As I understand, the state Legislature is starting to work on election reform legislation for the future.

One report I saw said it is hoped to have "early voting" in place by 2025.

I wonder why they are waiting until 2025. From all reports I have seen, one of the biggest changes many people wanted in the presidential election last year was the ability to have early voting — like many other states have.

It would seem a mystery to me if that is one of the big issues, the Legislature would want to have that addressed in time for the 2024 presidential election — not a year later.

I'm sure there must be a logical explanation.

• • •

For all the cries about the redistricting in time for next year's election, I have not read or heard a lot of news on progress being made in that area either.

Perhaps more is being done behind the scenes.

• • •

Talking about behind the scenes, school districts and other municipalities across the state will have new mandates about what can be discussed or voted on at a meeting effective Aug. 29.

Gov. Tom Wolf signed an amendment to the Sunshine Act mandating that school districts must post agenda items which may or may not be voted on at least 24 hours in advance of a meeting.

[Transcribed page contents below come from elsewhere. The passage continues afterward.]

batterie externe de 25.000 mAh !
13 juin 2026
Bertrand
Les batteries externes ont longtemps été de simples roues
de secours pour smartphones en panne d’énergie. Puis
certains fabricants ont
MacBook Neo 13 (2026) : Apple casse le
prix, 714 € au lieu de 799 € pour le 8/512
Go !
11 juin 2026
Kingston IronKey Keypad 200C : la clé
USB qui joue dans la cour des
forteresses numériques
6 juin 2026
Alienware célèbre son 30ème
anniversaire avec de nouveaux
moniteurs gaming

Agendas must be posted on websites and at the location of the meeting — and made available to everybody who is in attendance at the meeting.

• • •

Carla Sands, a Cumberland Valley native, has joined the throng of 14 candidates vying for the chance to succeed U.S. Sen. Patrick Toomey to represent Pennsylvania in the 2022 election.

She is one of six Republicans and eight Democratic candidates. If she were successful, she would be the first female U.S. senator from Pennsylvania.

She is not a newcomer to politics, having served as U.S. Ambassador to Denmark.

• • •

As the Crawford County Fair gets closer, it will be interesting to see how many candidates campaign in view of the fact there is not expected to be as many in attendance because of the fact it will be scaled back to some degree. There won't be the big-name entertainers who filled the grandstand because of COVID-19 issue.

Although the mandates have been lifted by the state, should the virus numbers return, the mandate could be put on again.

And, by the time it was announced, it was too late for the fair board to contract with the entertainers.

But, there will be special activities in observance of the 75th annual fair, which was to have been last year.

When the fair celebrated its 50th annual fair, Gov. Tom Ridge made a special appearance.

Well wishes are being sent to Ridge, who is in a rehabilitation center near Washington, D.C., after having suffered a stroke last month.

• • •

At last week's Linesville Borough Council meeting, attorney Bill Walker was in attendance on behalf of the boroughs' planning commission. He was asking council to consider hiring a professional writer to do zoning ordinance updates in view of the upcoming completing of the borough's comprehensive plan.

The town's zoning ordinance has not been updated since 1972 and Walker suggested a professional would be better. He quickly suggested he did not mean to reflect that attorney Jeff Millin, who is the borough's solicitor, who does most of the updated ordinance was not doing a good job. He said professional firms, who do this extensively have the most experience. Millin smiled and said he agreed.

• • •

At the conclusion of the meeting, council voted unanimously to end its declaration of emergency for the borough, which was declared last year because of the COVID-19 pandemic. It was officially ended on July13.

"I'm officially off the hook," grinned council member Michael Chance, who is the borough's emergency management coordinator and had made the declaration and insisted on the borough office being closed to the public and masks being worn by everyone at meetings.

• • •

We send condolences to Robyn Sye, former county finance director and former Crawford County Republican Committee chairman, on the recent death of her mother/

Sye now is employed at the State Correctional Institution at Cambridge Springs.

Jane Smith is a retired Meadville Tribune reporter who specialized in covering government and politics.